Every line below should be copied exactly; drop the pictures.

DATA EXTRACT ::
_ _ _

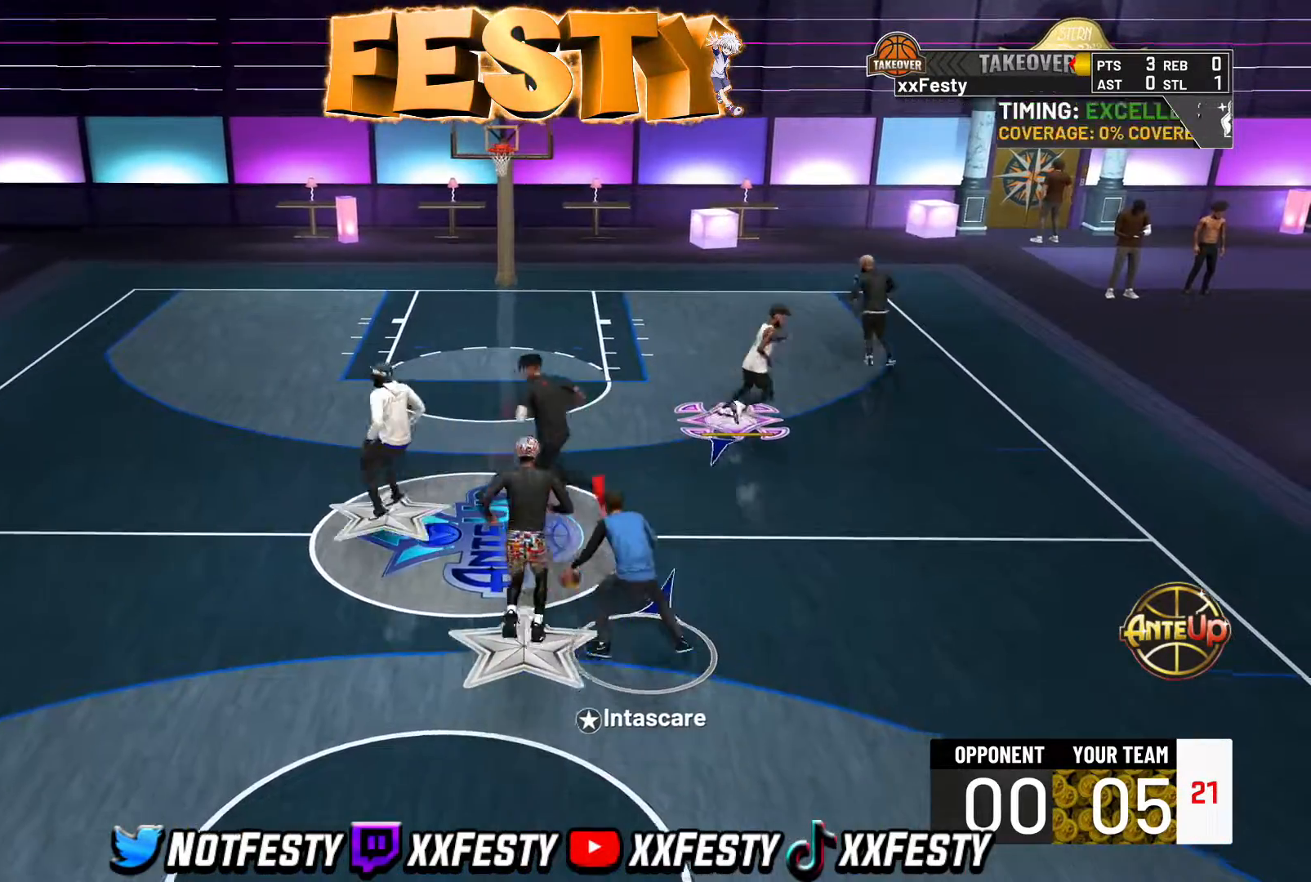
{"buttons": ["L2"], "left_stick": "up", "right_stick": "center", "events": [[100, "CROSS", "down"], [183, "CROSS", "up"], [200, "L2", "down"]]}
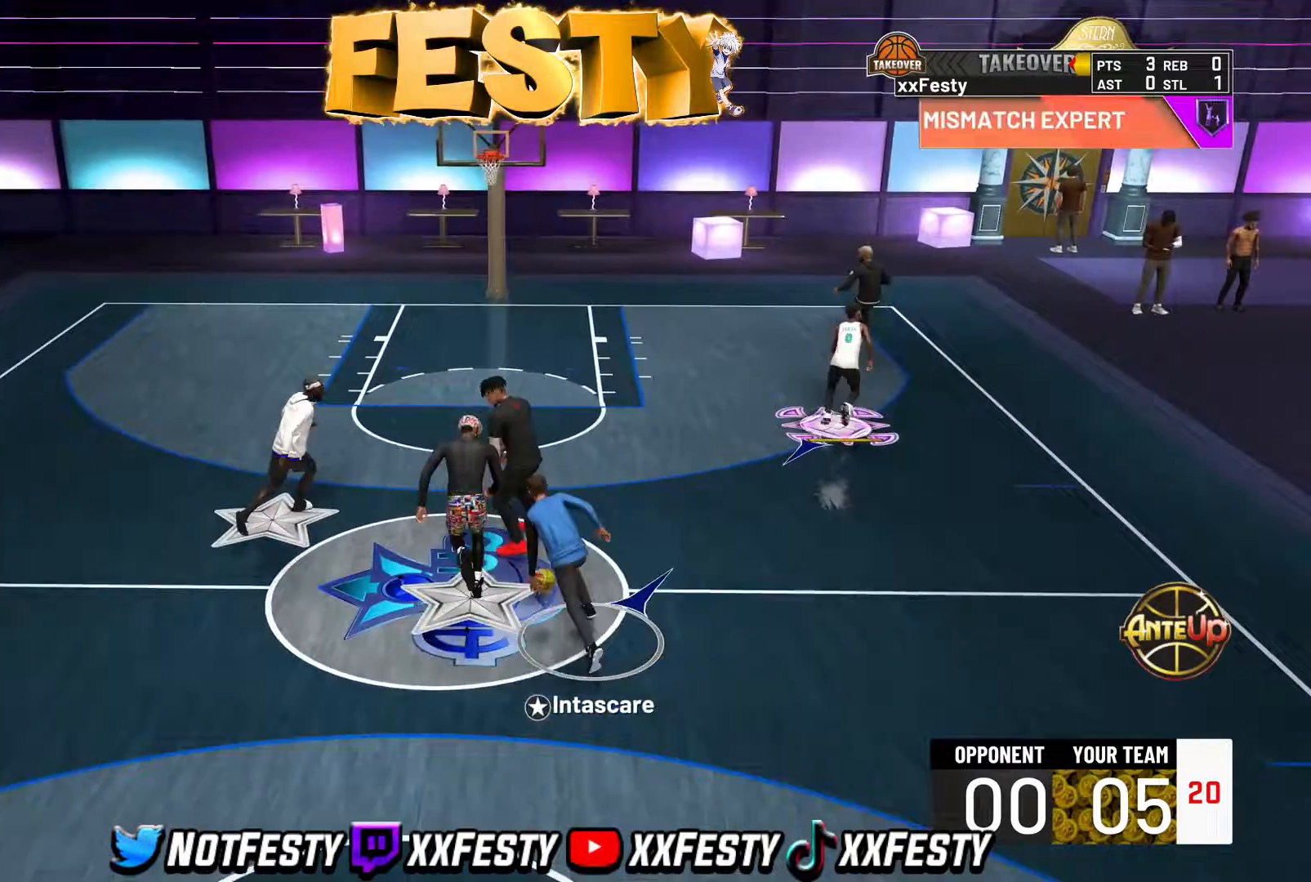
{"buttons": ["L2"], "left_stick": "up-left", "right_stick": "center", "events": [[150, "left_stick", "up-left"], [400, "CROSS", "down"], [500, "CROSS", "up"]]}
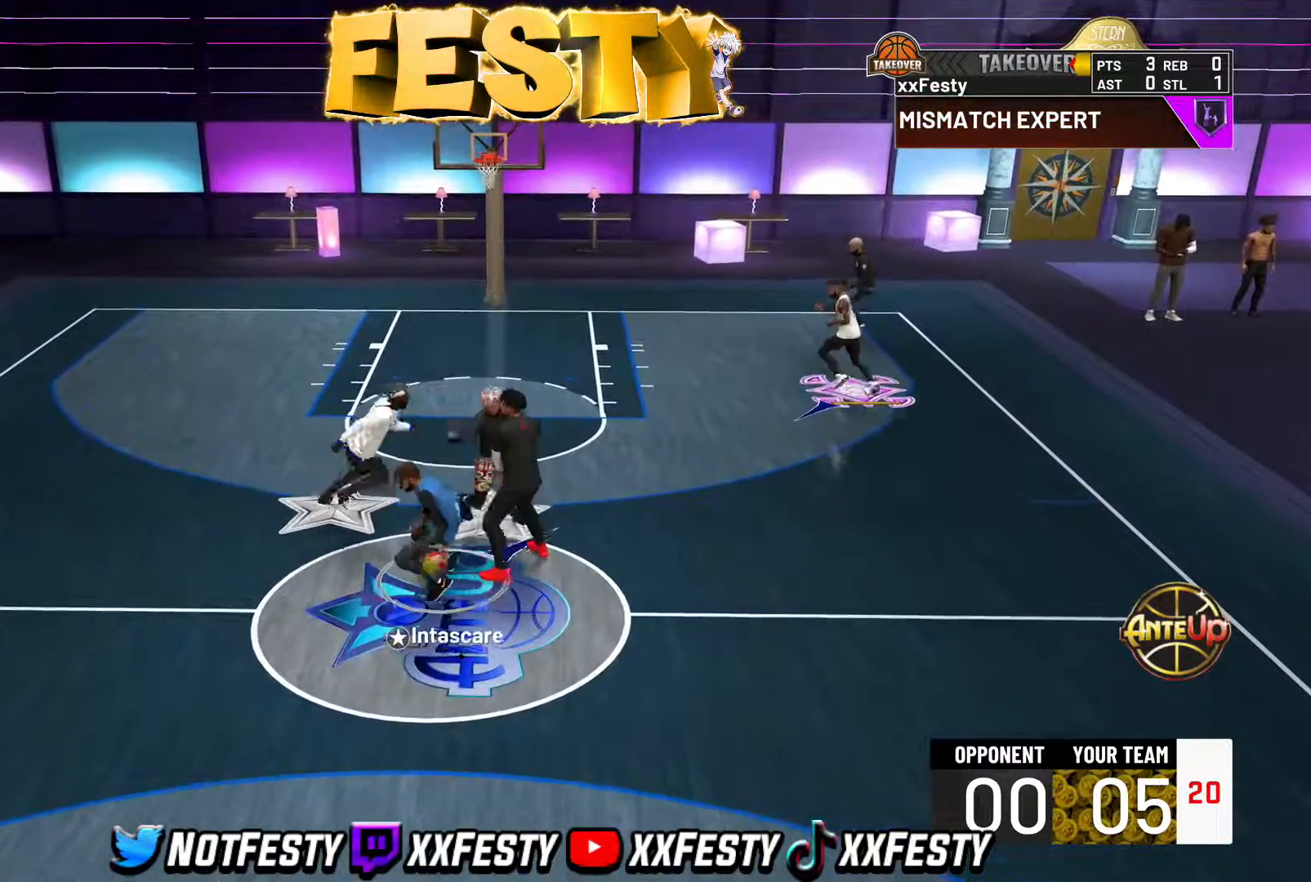
{"buttons": ["CROSS", "L2"], "left_stick": "down-right", "right_stick": "center", "events": [[17, "left_stick", "left"], [233, "CROSS", "down"], [233, "L2", "up"], [250, "L2", "down"], [317, "CROSS", "up"], [433, "CROSS", "down"], [483, "left_stick", "down-right"]]}
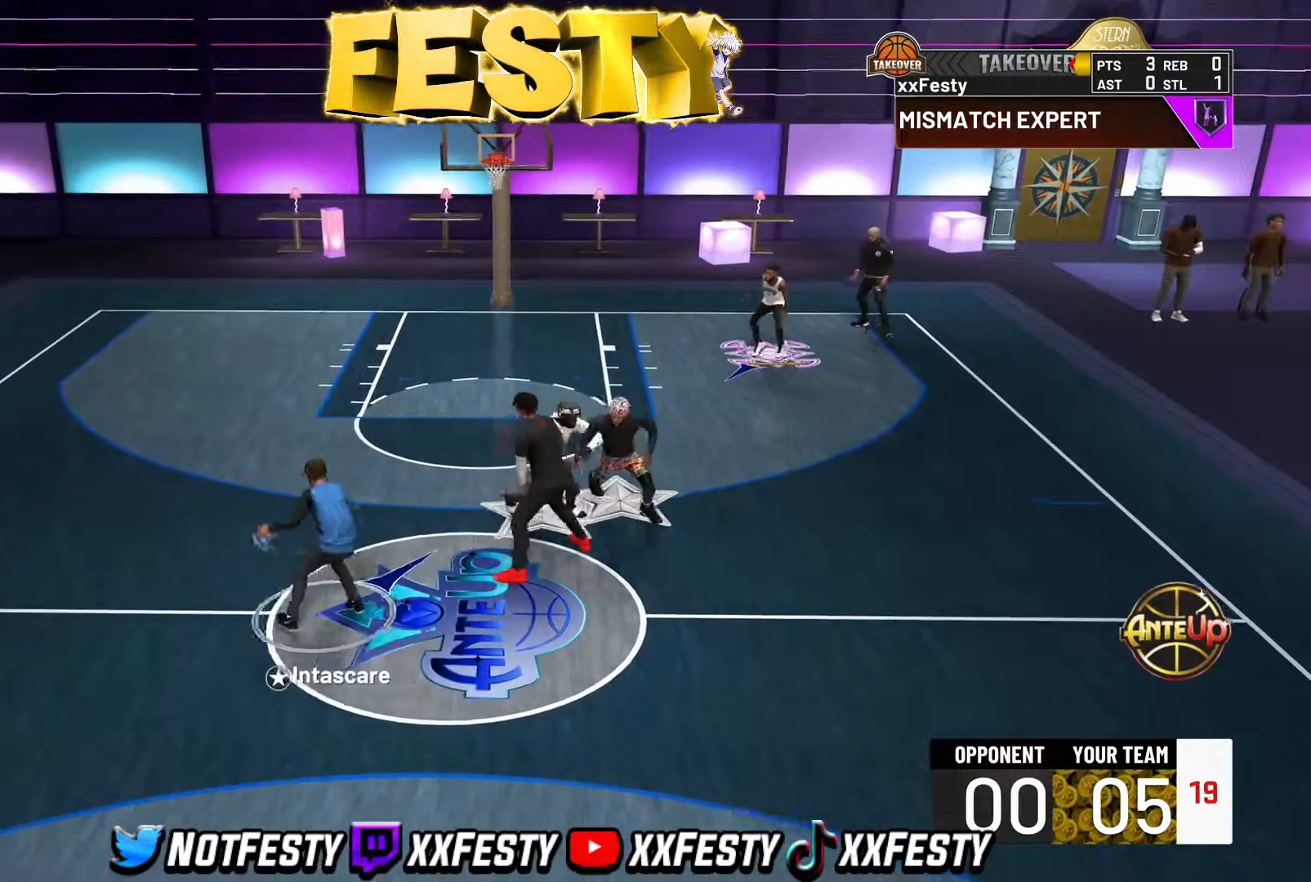
{"buttons": ["CROSS", "L2"], "left_stick": "up-right", "right_stick": "center", "events": [[33, "CROSS", "up"], [33, "left_stick", "right"], [100, "CROSS", "down"], [200, "CROSS", "up"], [267, "CROSS", "down"], [333, "left_stick", "up-right"], [350, "CROSS", "up"], [433, "CROSS", "down"]]}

_ _ _

SOLUTION TO THIS EXERCISE ::
{"buttons": ["L2"], "left_stick": "up", "right_stick": "center", "events": [[100, "CROSS", "down"], [183, "CROSS", "up"], [200, "L2", "down"]]}
{"buttons": ["L2"], "left_stick": "up-left", "right_stick": "center", "events": [[150, "left_stick", "up-left"], [400, "CROSS", "down"], [500, "CROSS", "up"]]}
{"buttons": ["CROSS", "L2"], "left_stick": "down-right", "right_stick": "center", "events": [[17, "left_stick", "left"], [233, "CROSS", "down"], [233, "L2", "up"], [250, "L2", "down"], [317, "CROSS", "up"], [433, "CROSS", "down"], [483, "left_stick", "down-right"]]}
{"buttons": ["CROSS", "L2"], "left_stick": "up-right", "right_stick": "center", "events": [[33, "CROSS", "up"], [33, "left_stick", "right"], [100, "CROSS", "down"], [200, "CROSS", "up"], [267, "CROSS", "down"], [333, "left_stick", "up-right"], [350, "CROSS", "up"], [433, "CROSS", "down"]]}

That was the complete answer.